▶ EXERCISE INPUTS:
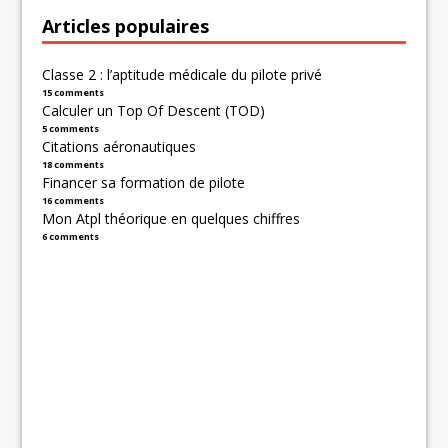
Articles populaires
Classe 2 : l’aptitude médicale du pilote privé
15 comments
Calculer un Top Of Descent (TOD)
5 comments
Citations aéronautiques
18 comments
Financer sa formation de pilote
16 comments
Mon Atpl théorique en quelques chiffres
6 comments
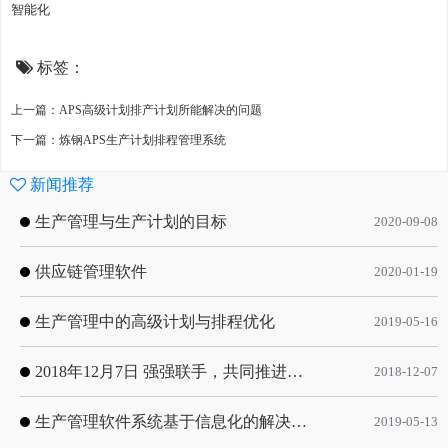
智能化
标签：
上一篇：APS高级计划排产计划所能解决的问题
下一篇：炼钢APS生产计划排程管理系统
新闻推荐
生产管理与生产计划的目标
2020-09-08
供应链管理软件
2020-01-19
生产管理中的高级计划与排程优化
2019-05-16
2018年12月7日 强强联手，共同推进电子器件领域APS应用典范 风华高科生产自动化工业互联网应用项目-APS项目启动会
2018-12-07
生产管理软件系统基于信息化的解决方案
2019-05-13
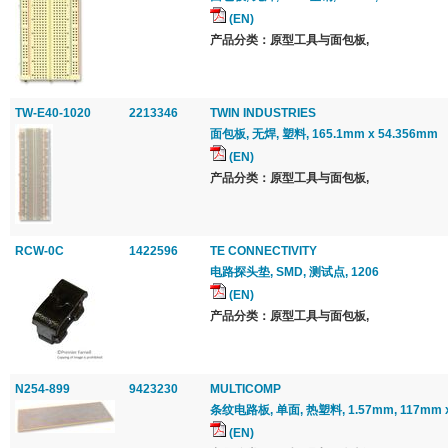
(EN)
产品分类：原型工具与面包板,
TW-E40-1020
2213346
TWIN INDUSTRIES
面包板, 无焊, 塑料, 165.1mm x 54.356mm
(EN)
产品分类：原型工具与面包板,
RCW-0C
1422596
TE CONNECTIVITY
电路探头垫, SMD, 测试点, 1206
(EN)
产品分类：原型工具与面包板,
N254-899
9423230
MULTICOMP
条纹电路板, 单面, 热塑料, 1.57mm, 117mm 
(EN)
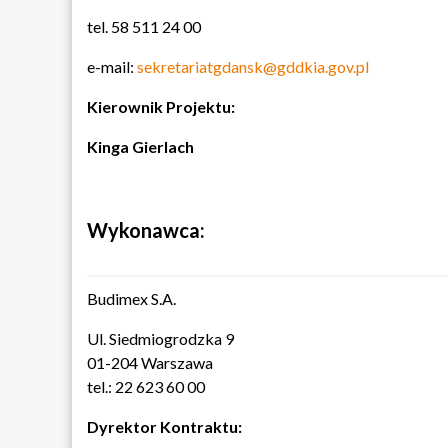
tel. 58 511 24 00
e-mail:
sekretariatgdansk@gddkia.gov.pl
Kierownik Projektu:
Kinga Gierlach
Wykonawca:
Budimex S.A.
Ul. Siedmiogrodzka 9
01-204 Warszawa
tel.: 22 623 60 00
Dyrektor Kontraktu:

==

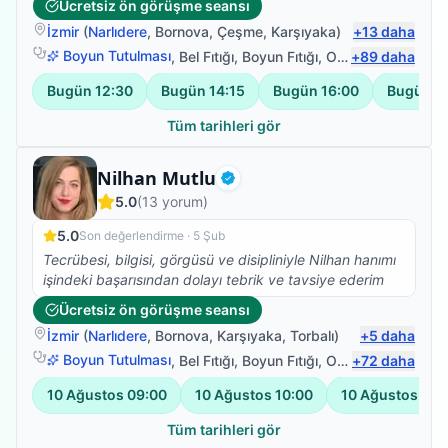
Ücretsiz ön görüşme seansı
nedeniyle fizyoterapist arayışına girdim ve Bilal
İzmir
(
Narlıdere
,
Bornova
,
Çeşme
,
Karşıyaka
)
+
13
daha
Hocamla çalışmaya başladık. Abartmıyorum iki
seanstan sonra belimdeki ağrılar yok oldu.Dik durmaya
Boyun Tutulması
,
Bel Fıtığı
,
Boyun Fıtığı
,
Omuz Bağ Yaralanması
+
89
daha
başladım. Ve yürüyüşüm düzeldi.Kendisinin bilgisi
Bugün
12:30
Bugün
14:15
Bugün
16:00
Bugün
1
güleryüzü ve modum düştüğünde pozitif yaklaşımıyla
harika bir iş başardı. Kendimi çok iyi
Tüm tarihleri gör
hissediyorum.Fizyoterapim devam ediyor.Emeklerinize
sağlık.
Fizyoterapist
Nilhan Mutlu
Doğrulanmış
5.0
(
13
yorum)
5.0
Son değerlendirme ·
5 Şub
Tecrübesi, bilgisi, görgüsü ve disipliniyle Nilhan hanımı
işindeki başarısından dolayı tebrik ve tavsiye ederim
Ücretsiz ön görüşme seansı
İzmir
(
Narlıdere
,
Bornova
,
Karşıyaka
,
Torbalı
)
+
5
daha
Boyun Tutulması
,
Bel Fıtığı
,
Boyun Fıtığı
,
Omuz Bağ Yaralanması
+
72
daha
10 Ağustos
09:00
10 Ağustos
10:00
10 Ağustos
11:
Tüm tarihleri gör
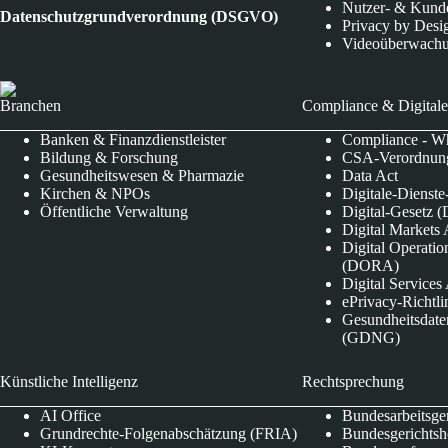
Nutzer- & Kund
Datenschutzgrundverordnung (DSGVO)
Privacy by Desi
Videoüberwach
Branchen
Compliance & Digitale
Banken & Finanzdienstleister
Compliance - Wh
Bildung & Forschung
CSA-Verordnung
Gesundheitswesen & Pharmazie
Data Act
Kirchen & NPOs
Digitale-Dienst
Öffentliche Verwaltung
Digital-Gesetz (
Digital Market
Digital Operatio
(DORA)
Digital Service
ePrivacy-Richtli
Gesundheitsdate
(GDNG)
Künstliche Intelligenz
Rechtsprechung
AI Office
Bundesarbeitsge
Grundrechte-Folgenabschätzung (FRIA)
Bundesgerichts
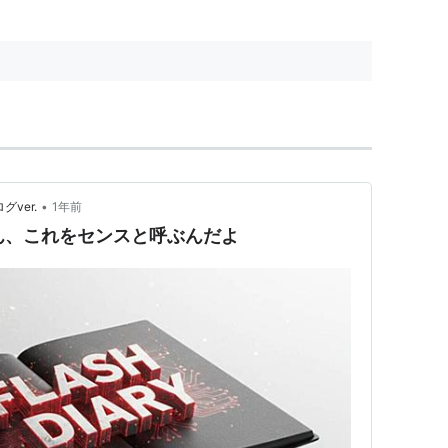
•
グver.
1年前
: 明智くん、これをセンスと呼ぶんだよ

---

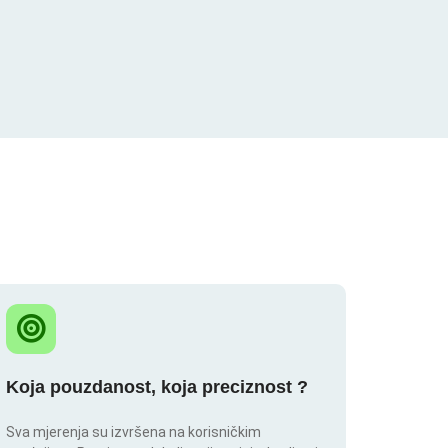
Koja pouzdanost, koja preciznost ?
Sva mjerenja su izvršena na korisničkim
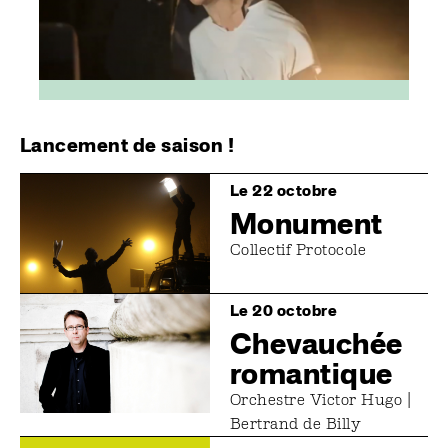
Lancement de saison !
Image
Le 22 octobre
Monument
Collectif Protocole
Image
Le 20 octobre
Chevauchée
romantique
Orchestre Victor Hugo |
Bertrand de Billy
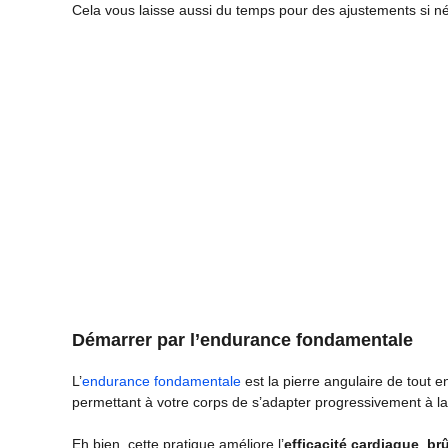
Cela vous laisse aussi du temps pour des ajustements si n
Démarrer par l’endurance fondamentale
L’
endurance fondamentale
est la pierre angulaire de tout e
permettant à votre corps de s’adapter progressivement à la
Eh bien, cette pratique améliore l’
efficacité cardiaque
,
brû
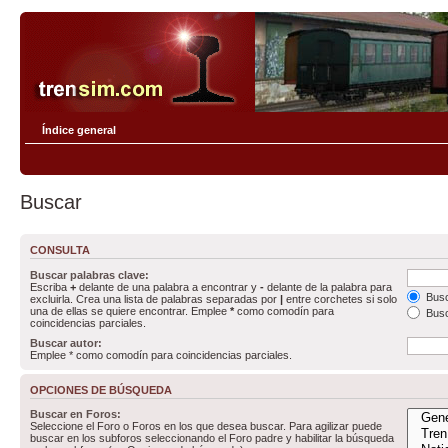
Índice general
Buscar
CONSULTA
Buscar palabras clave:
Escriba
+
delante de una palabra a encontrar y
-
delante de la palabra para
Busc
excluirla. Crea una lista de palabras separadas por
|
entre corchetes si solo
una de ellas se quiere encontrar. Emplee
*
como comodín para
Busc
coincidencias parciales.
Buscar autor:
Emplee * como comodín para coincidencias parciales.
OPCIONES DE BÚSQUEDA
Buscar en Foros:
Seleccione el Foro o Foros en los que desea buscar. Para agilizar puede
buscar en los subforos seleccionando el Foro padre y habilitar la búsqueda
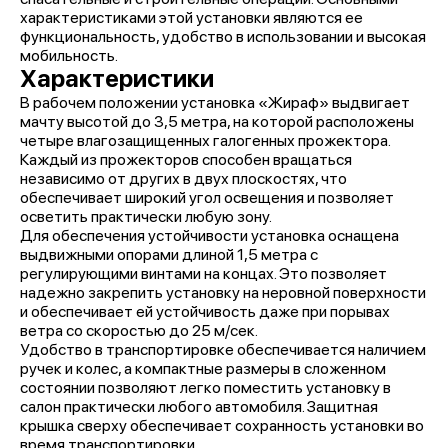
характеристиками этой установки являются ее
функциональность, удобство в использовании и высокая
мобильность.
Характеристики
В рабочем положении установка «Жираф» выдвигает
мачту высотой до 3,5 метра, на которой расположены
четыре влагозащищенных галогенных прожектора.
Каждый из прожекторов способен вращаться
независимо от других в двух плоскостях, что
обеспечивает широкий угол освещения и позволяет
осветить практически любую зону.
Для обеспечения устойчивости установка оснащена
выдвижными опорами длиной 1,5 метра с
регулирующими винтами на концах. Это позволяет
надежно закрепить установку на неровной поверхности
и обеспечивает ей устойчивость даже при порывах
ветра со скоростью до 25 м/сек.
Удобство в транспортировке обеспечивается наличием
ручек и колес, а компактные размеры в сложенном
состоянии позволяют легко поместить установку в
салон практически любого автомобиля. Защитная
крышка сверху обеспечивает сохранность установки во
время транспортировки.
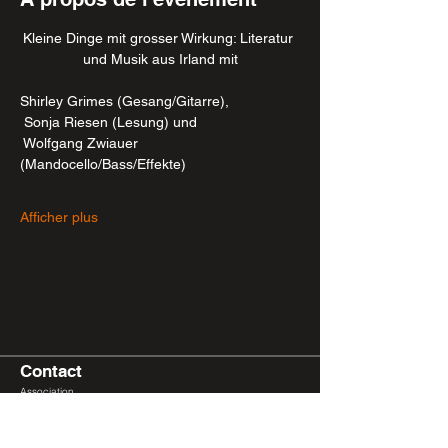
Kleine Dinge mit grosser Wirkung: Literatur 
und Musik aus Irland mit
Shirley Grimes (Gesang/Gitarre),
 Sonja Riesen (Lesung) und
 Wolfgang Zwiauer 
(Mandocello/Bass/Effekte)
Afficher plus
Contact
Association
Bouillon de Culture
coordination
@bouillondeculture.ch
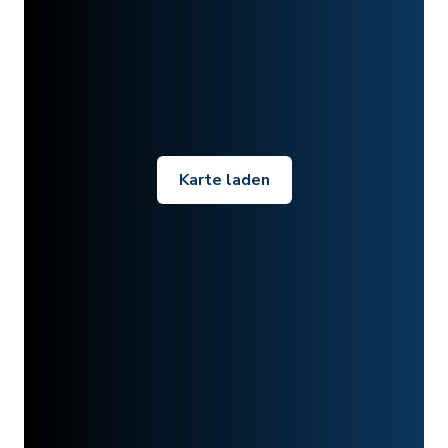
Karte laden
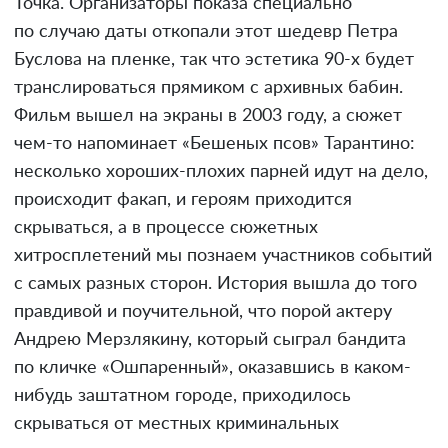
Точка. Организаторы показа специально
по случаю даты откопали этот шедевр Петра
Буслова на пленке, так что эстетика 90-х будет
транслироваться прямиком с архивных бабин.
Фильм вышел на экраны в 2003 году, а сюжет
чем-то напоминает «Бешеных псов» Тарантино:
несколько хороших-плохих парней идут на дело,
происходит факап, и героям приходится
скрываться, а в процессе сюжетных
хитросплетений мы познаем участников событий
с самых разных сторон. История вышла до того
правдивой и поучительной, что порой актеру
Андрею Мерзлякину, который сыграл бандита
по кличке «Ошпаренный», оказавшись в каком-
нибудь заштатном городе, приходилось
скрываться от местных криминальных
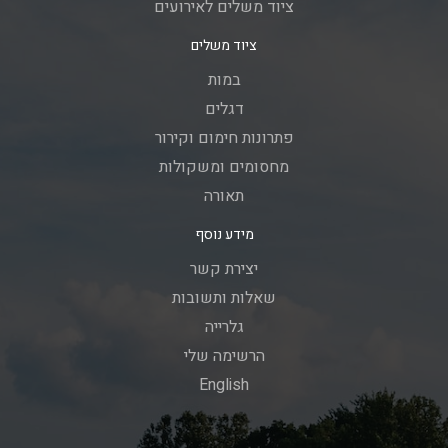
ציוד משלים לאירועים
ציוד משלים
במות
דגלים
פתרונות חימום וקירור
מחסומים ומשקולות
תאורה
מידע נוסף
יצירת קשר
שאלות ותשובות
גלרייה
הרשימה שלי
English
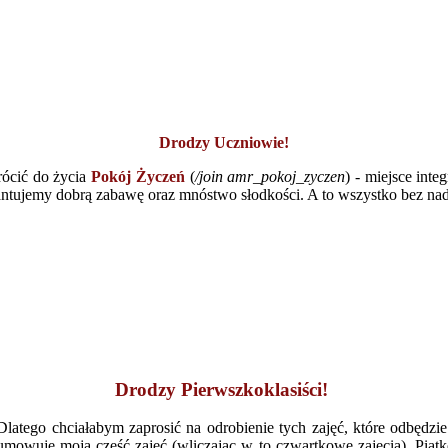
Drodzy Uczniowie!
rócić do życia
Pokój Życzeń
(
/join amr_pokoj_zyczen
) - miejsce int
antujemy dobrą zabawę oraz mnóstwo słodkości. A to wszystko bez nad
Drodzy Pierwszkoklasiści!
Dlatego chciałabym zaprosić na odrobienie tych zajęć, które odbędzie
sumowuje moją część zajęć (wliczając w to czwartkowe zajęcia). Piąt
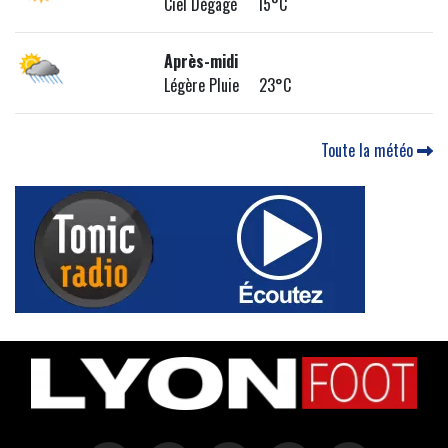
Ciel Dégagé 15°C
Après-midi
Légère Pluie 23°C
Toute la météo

▶ THE PROBLEM: Find every line in the data that contains the string "Compliance", matching case exactly, and copy each of those lines.

▶ FINAL ANSWER:
Compliance & Digitale
Compliance - Wh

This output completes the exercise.